= Nicky Gillibrand =

Theatrical costume designer

Nicky Gillibrand is a theatrical costume designer who was nominated for the Tony Award for Best Costume Design for Billy Elliot the Musical. She won the Gold Medal for Costume Design at the 2003 Prague Quadrenale for the Royal Shakespeare Company's production of A Midsummer Night's Dream

Gillibrand has worked on many international productions with such companies as the Royal Opera House, the Young Vic Theatre, and the Royal National Theatre in London, the Bavarian State Opera in Munich, and the Paris Opera. She also designed the costumes for the 2003 revival of Tom Stoppard's Jumpers for the West End and Broadway and İnstitute Benjamenta.

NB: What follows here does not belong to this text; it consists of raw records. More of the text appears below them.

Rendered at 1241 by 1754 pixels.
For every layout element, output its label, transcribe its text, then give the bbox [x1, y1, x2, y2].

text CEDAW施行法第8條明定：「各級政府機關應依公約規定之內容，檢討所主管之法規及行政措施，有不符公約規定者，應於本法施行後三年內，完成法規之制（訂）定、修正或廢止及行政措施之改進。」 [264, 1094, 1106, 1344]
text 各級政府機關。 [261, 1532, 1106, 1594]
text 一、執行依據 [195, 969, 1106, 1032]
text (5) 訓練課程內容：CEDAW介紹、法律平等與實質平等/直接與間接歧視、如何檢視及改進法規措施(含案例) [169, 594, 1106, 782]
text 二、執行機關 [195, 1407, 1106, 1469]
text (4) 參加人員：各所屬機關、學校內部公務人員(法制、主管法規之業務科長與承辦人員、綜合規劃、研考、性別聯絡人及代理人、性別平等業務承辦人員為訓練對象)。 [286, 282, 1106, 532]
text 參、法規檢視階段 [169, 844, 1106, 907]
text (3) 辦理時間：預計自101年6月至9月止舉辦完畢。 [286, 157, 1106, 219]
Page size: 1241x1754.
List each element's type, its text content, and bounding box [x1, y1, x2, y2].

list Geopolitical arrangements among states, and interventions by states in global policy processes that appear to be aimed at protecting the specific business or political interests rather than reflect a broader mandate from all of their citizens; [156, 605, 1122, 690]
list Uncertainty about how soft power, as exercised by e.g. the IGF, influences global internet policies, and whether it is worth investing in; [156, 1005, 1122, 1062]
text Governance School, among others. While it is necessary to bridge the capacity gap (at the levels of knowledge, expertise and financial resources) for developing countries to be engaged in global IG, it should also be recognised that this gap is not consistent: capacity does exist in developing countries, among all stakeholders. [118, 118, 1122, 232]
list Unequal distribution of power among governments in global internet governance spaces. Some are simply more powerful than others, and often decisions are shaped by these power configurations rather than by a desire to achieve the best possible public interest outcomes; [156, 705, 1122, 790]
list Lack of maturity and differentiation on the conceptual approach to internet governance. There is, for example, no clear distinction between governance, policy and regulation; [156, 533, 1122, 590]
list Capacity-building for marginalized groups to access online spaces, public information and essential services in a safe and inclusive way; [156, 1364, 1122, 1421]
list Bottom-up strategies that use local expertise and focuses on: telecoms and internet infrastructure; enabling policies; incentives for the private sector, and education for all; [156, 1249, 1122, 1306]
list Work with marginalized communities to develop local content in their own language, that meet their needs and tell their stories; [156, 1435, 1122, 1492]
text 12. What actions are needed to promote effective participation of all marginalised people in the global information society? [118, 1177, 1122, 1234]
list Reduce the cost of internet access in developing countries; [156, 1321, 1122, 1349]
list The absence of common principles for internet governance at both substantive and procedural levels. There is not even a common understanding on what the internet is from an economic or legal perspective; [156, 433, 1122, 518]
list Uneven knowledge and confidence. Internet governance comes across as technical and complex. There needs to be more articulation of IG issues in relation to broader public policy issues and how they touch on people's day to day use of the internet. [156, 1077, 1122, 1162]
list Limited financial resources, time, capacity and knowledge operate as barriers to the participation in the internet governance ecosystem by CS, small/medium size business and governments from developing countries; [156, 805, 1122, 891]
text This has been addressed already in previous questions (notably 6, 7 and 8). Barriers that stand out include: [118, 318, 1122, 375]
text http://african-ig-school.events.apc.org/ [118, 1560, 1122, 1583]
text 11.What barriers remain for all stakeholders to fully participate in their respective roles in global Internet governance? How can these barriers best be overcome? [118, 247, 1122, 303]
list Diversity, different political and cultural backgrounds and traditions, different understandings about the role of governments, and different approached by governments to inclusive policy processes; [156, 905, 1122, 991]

Billy Elliott was her first assignment for musical theatre. "When I first heard that they were going to be doing a musical version of Billy Elliot, I thought that this would be the musical I would like to do," she said, "and it landed right in my lap." One of her sources was a photographer who spent a year documenting a miner's strike in Durham. "I had some amazing character studies of people, very spot on,” she says. “What it brought home was how old fashioned it was up there, because I'm from the north of England as well. It was quite interesting to look at real stuff and it was a hard brief for myself, because they're real clothes and not particularly theatrical enough." She welcomed the opportunity to design for chorus members who were not typical characters in musicals, and liked working with the vibrant colors of the era. "What we wear nowadays is far more muted than what was available then," she said. "I really enjoyed putting a terrible sweater onstage. You look at it and you know it's dead right, no matter how awful it is."